# Caravan site earthing



## ozzy (Oct 12, 2009)

Anyone know how I can get a good earth for caravan site 
installation. Earth stakes, even extended, appear to dry out after a
short time and readings go sky high.


----------



## BryanMD (Dec 31, 2007)

ozzy said:


> Anyone know how I can get a good earth for caravan site
> installation. Earth stakes, even extended, appear to dry out after a
> short time and readings go sky high.


the NEC settles the problem by allowing for the use of a second (just as ineffective) rod.
might work for you too.


----------



## Toronto Sparky (Apr 12, 2009)

Add salt?


----------



## chrisb271 (Jul 6, 2007)

ozzy said:


> Anyone know how I can get a good earth for caravan site
> installation. Earth stakes, even extended, appear to dry out after a
> short time and readings go sky high.


 
When i worked on the electrickery board we used to dig gimantic hole,lob an earth matt in and bung a load of bentonite over and around it or if it was really poor subsoil we used to bore out a post hole and put rods in and backfill with bentonite always held the moisture.


----------



## RIVETER (Sep 26, 2009)

*Earthing*



ozzy said:


> Anyone know how I can get a good earth for caravan site
> installation. Earth stakes, even extended, appear to dry out after a
> short time and readings go sky high.


Follow the code but you must always remember that the NEC is the MINIMUM. I would do extra and measure ,again.


----------



## RePhase277 (Feb 5, 2008)

RIVETER said:


> Follow the code but you must always remember that the NEC is the MINIMUM. I would do extra and measure ,again.

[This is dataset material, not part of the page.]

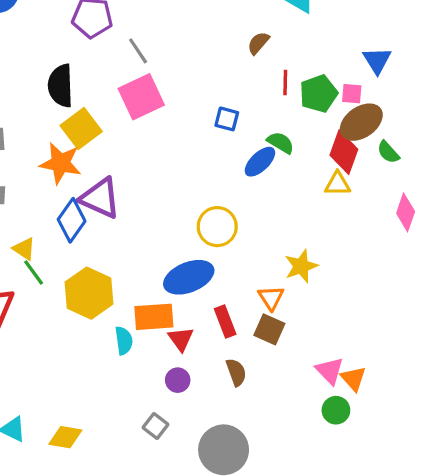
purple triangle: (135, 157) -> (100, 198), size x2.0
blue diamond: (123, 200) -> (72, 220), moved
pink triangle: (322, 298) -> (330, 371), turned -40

Brother, this is the UK forum.


----------



## RIVETER (Sep 26, 2009)

*caravan earthing*



InPhase277 said:


> Brother, this is the UK forum.


Thanks, I just noticed...Thanks for the heads -up.


----------



## Trimix-leccy (Dec 4, 2007)

take every alternate caravan. dig a large hole and push caravan into hole. bond all together with some 70mm. crush each van with the 'back actor' on a JCB. Backfill. Job done:whistling2:

On a more serious note; would burying an earth plate be any better than a rod?...just thinking it would need a larger area to dry out. or a plate AND a rod maybe


----------



## wildleg (Apr 12, 2009)

after you salt the rod, have a plumber install a leaky hose bib near it.


----------